The company with the completion of the revamp at a cost of Rs 98 Crore as against the approved cost of Rs.104 crore has increased the facility for production of Euro IV and euro III grade HSD from 4000 MT to 5200 MT per day .

SPM Implementation :
The Detailed Feasibility Report for Single Point Mooring facility has been completed and is under financial evaluation. The clearances from New Mangalore Port Trust and Environmental clearances are expected by May 2010. The clearances from New Mangalore Port trust and the environmental clearance has been received.

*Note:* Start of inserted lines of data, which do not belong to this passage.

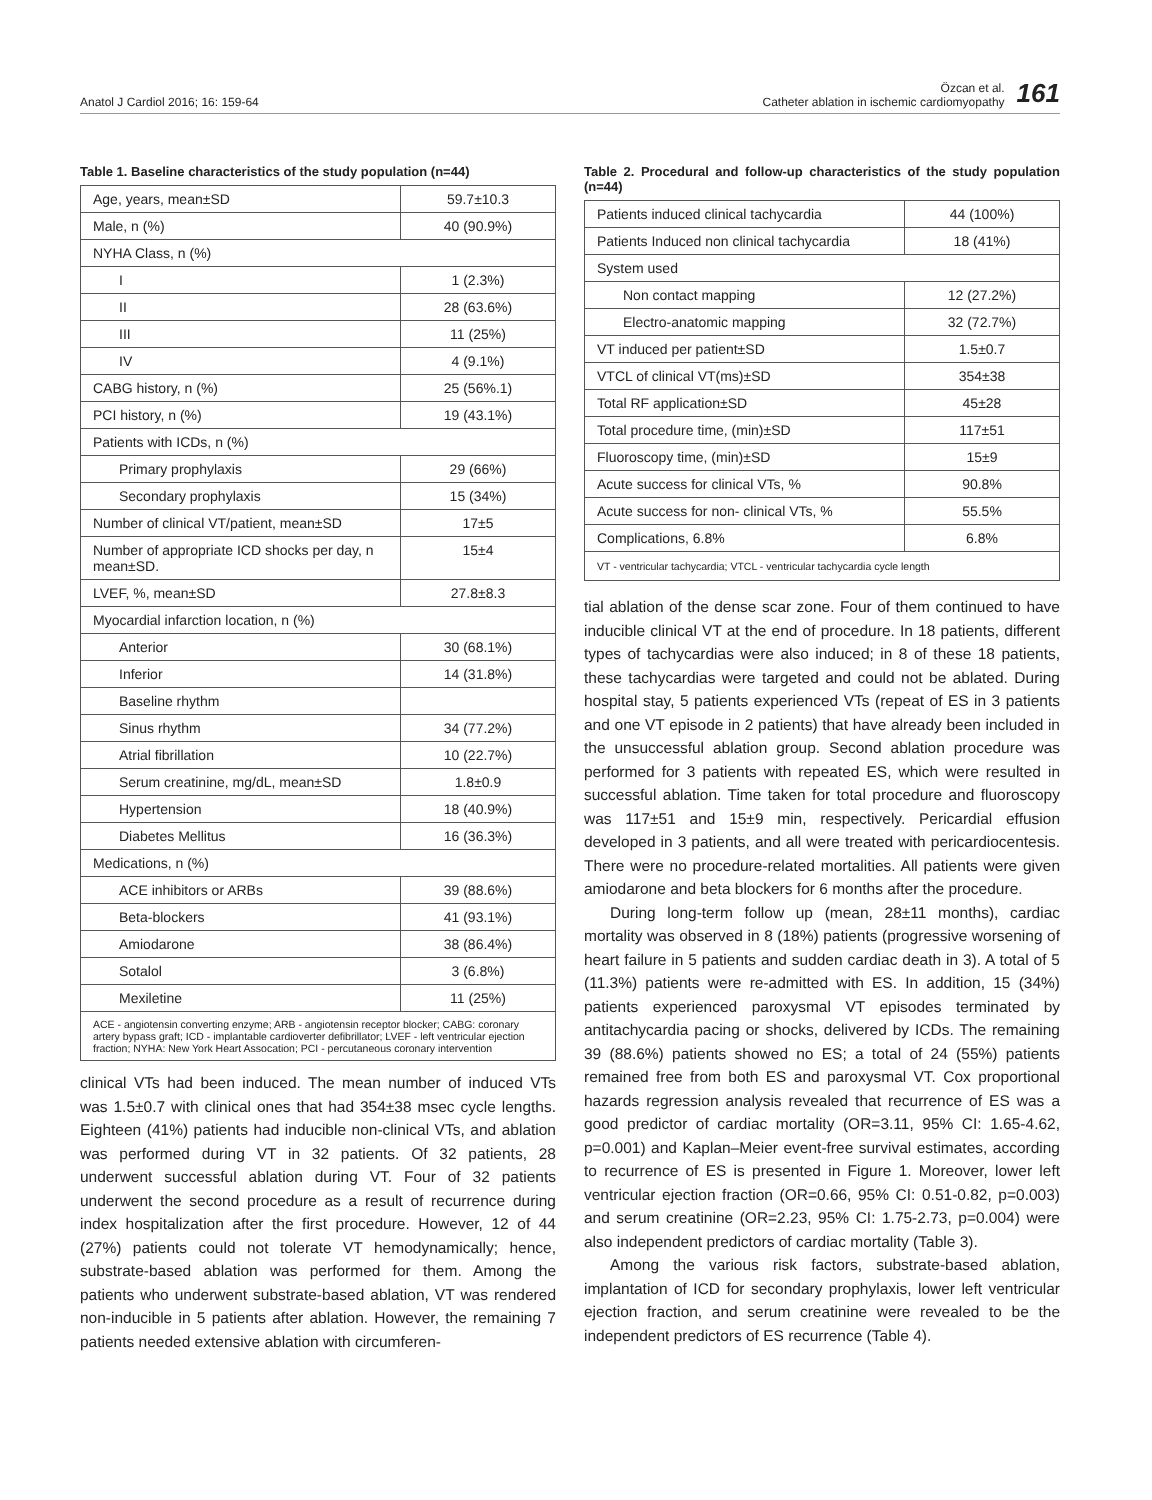Anatol J Cardiol 2016; 16: 159-64
Özcan et al.
Catheter ablation in ischemic cardiomyopathy
161
Table 1. Baseline characteristics of the study population (n=44)
| Age, years, mean±SD | 59.7±10.3 |
| Male, n (%) | 40 (90.9%) |
| NYHA Class, n (%) | |
| I | 1 (2.3%) |
| II | 28 (63.6%) |
| III | 11 (25%) |
| IV | 4 (9.1%) |
| CABG history, n (%) | 25 (56%.1) |
| PCI history, n (%) | 19 (43.1%) |
| Patients with ICDs, n (%) | |
| Primary prophylaxis | 29 (66%) |
| Secondary prophylaxis | 15 (34%) |
| Number of clinical VT/patient, mean±SD | 17±5 |
| Number of appropriate ICD shocks per day, n mean±SD. | 15±4 |
| LVEF, %, mean±SD | 27.8±8.3 |
| Myocardial infarction location, n (%) | |
| Anterior | 30 (68.1%) |
| Inferior | 14 (31.8%) |
| Baseline rhythm | |
| Sinus rhythm | 34 (77.2%) |
| Atrial fibrillation | 10 (22.7%) |
| Serum creatinine, mg/dL, mean±SD | 1.8±0.9 |
| Hypertension | 18 (40.9%) |
| Diabetes Mellitus | 16 (36.3%) |
| Medications, n (%) | |
| ACE inhibitors or ARBs | 39 (88.6%) |
| Beta-blockers | 41 (93.1%) |
| Amiodarone | 38 (86.4%) |
| Sotalol | 3 (6.8%) |
| Mexiletine | 11 (25%) |
| ACE - angiotensin converting enzyme; ARB - angiotensin receptor blocker; CABG: coronary artery bypass graft; ICD - implantable cardioverter defibrillator; LVEF - left ventricular ejection fraction; NYHA: New York Heart Assocation; PCI - percutaneous coronary intervention | |
clinical VTs had been induced. The mean number of induced VTs was 1.5±0.7 with clinical ones that had 354±38 msec cycle lengths. Eighteen (41%) patients had inducible non-clinical VTs, and ablation was performed during VT in 32 patients. Of 32 patients, 28 underwent successful ablation during VT. Four of 32 patients underwent the second procedure as a result of recurrence during index hospitalization after the first procedure. However, 12 of 44 (27%) patients could not tolerate VT hemodynamically; hence, substrate-based ablation was performed for them. Among the patients who underwent substrate-based ablation, VT was rendered non-inducible in 5 patients after ablation. However, the remaining 7 patients needed extensive ablation with circumferen-
Table 2. Procedural and follow-up characteristics of the study population (n=44)
| Patients induced clinical tachycardia | 44 (100%) |
| Patients Induced non clinical tachycardia | 18 (41%) |
| System used | |
| Non contact mapping | 12 (27.2%) |
| Electro-anatomic mapping | 32 (72.7%) |
| VT induced per patient±SD | 1.5±0.7 |
| VTCL of clinical VT(ms)±SD | 354±38 |
| Total RF application±SD | 45±28 |
| Total procedure time, (min)±SD | 117±51 |
| Fluoroscopy time, (min)±SD | 15±9 |
| Acute success for clinical VTs, % | 90.8% |
| Acute success for non- clinical VTs, % | 55.5% |
| Complications, 6.8% | 6.8% |
| VT - ventricular tachycardia; VTCL - ventricular tachycardia cycle length | |
tial ablation of the dense scar zone. Four of them continued to have inducible clinical VT at the end of procedure. In 18 patients, different types of tachycardias were also induced; in 8 of these 18 patients, these tachycardias were targeted and could not be ablated. During hospital stay, 5 patients experienced VTs (repeat of ES in 3 patients and one VT episode in 2 patients) that have already been included in the unsuccessful ablation group. Second ablation procedure was performed for 3 patients with repeated ES, which were resulted in successful ablation. Time taken for total procedure and fluoroscopy was 117±51 and 15±9 min, respectively. Pericardial effusion developed in 3 patients, and all were treated with pericardiocentesis. There were no procedure-related mortalities. All patients were given amiodarone and beta blockers for 6 months after the procedure.
During long-term follow up (mean, 28±11 months), cardiac mortality was observed in 8 (18%) patients (progressive worsening of heart failure in 5 patients and sudden cardiac death in 3). A total of 5 (11.3%) patients were re-admitted with ES. In addition, 15 (34%) patients experienced paroxysmal VT episodes terminated by antitachycardia pacing or shocks, delivered by ICDs. The remaining 39 (88.6%) patients showed no ES; a total of 24 (55%) patients remained free from both ES and paroxysmal VT. Cox proportional hazards regression analysis revealed that recurrence of ES was a good predictor of cardiac mortality (OR=3.11, 95% CI: 1.65-4.62, p=0.001) and Kaplan–Meier event-free survival estimates, according to recurrence of ES is presented in Figure 1. Moreover, lower left ventricular ejection fraction (OR=0.66, 95% CI: 0.51-0.82, p=0.003) and serum creatinine (OR=2.23, 95% CI: 1.75-2.73, p=0.004) were also independent predictors of cardiac mortality (Table 3).
Among the various risk factors, substrate-based ablation, implantation of ICD for secondary prophylaxis, lower left ventricular ejection fraction, and serum creatinine were revealed to be the independent predictors of ES recurrence (Table 4).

The project is likely to be completed by 2011-12.

The company as a socially conscious corporate continues its ‘Samrakshan’, programme. The company during the year contributed Rs 50 lakhs towards the Chief Ministers Relief Fund and also has contributed 495 lakhs towards construction of houses for flood-affected people at Karnataka. In addition he activity of providing electricity for drawing water at rehabilitation colony for drinking water, donation of medical equipment to hospitals, construction of anganwadi building, donating scientific teaching aids, scholarships to deserving students, providing infrastructure facility to schools, women’s help programmes, providing generators to hospitals, development of parks in the city etc has been undertaken. Total expenditure during the year is Rs.12.54 crore (Rs. 3.70 crore).

Speaking on the occasion Shri R.S.Sharma, Chairman complimented the Team MRPL for the excellent physical and financial performance during the quarter / year despite lower product prices and continuing downturn in the industry. He also thanked all the stakeholders for their unstinted support and confidence in MRPL.